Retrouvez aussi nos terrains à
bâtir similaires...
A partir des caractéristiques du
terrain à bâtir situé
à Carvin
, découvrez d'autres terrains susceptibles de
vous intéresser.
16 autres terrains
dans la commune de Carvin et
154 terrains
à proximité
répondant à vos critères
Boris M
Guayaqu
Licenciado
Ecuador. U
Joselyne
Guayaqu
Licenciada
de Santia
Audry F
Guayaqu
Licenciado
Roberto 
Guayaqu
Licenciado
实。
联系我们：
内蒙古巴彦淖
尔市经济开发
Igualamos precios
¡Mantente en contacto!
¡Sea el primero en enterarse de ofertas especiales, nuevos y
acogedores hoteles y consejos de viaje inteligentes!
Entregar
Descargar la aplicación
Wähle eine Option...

____________________

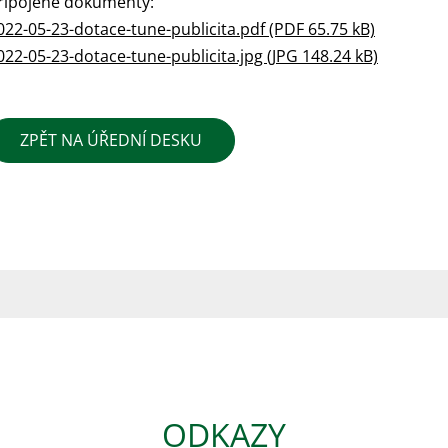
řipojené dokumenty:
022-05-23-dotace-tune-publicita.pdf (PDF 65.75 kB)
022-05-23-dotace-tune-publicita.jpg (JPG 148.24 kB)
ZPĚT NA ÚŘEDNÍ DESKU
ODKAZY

____________________

Directions |
Write down how many lines of the data above contain the word "Carvin", with nothing else.

Worked solution |
2